**Problem to solve**
In the entries below, go to the line containing "color: #123a63;" and repeat it along with every later line, exactly.

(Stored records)
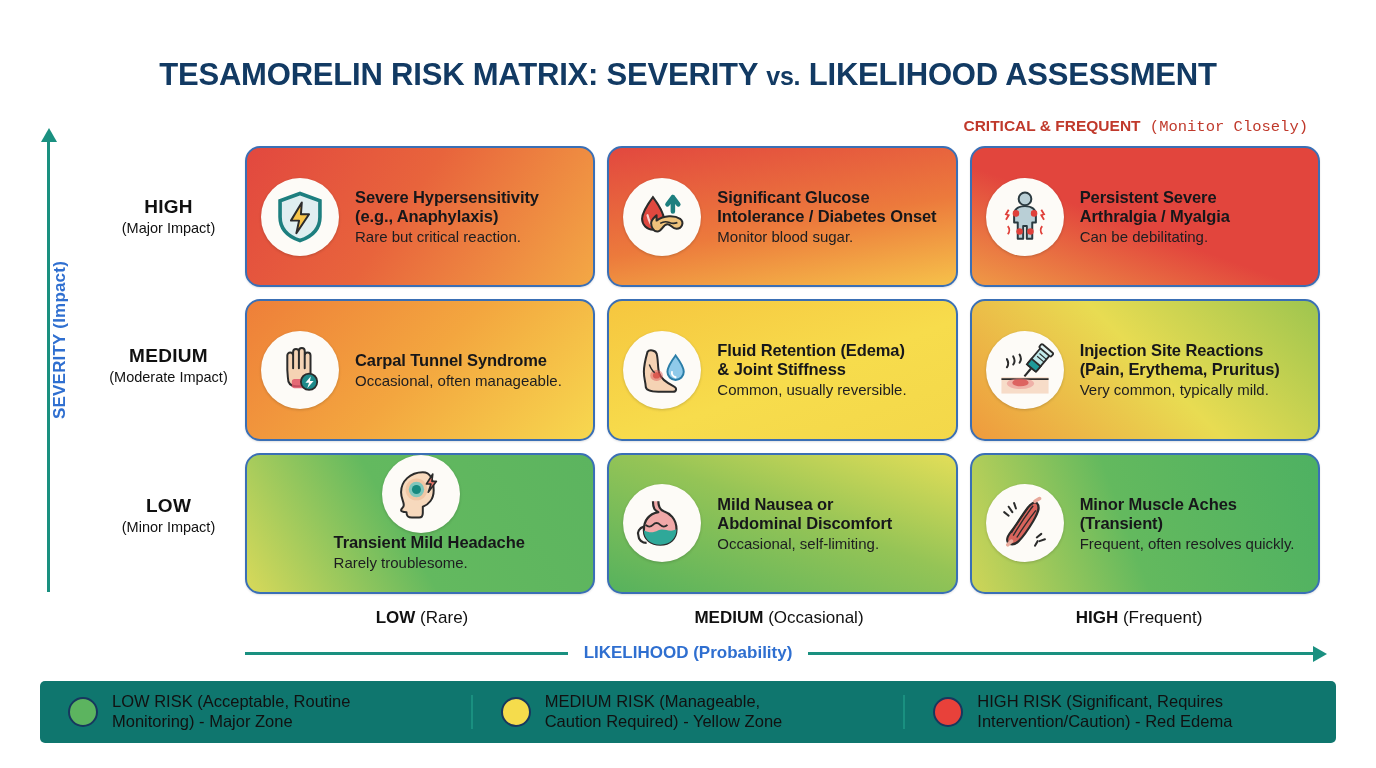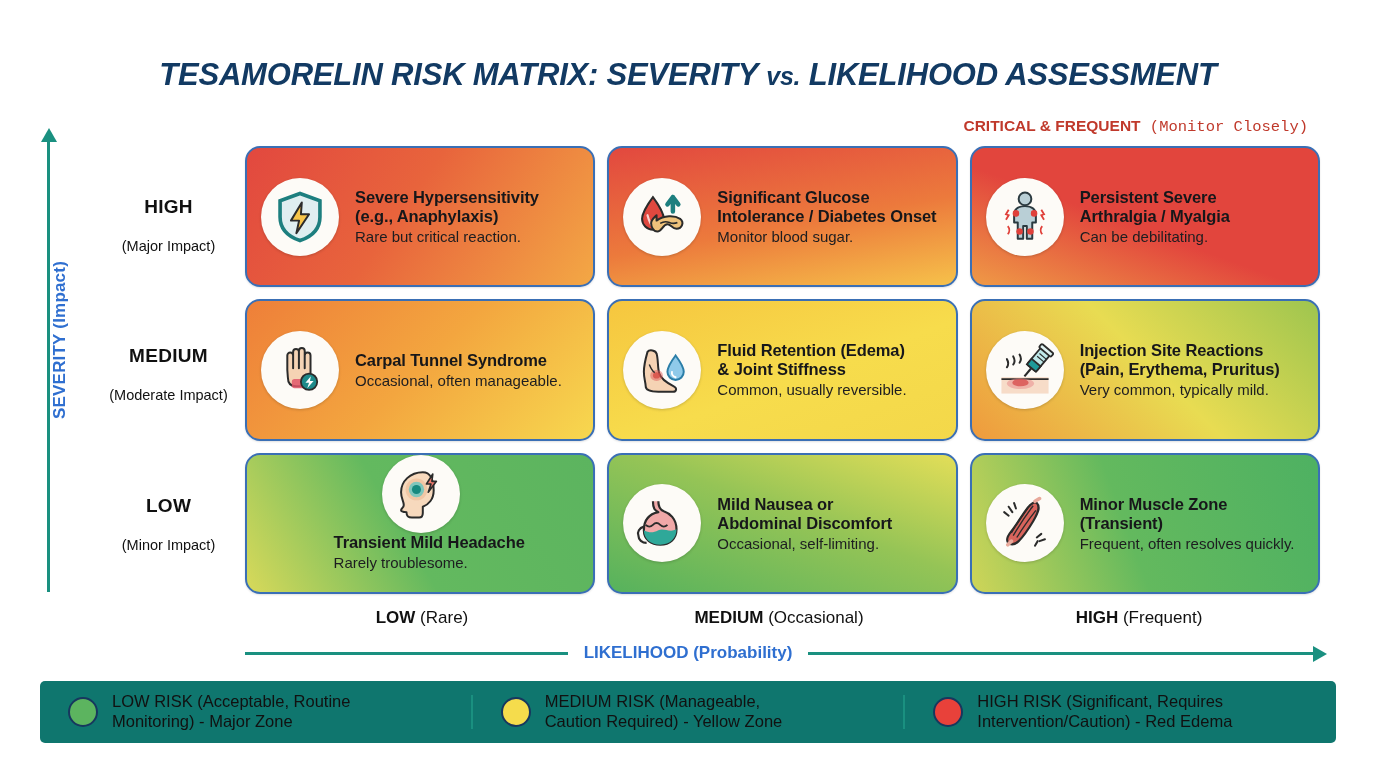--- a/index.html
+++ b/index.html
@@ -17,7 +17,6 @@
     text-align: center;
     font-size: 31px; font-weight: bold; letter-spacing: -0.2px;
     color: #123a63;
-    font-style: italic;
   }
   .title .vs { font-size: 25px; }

**Solution to this task**
     color: #123a63;
-    font-style: italic;
   }
   .title .vs { font-size: 25px; }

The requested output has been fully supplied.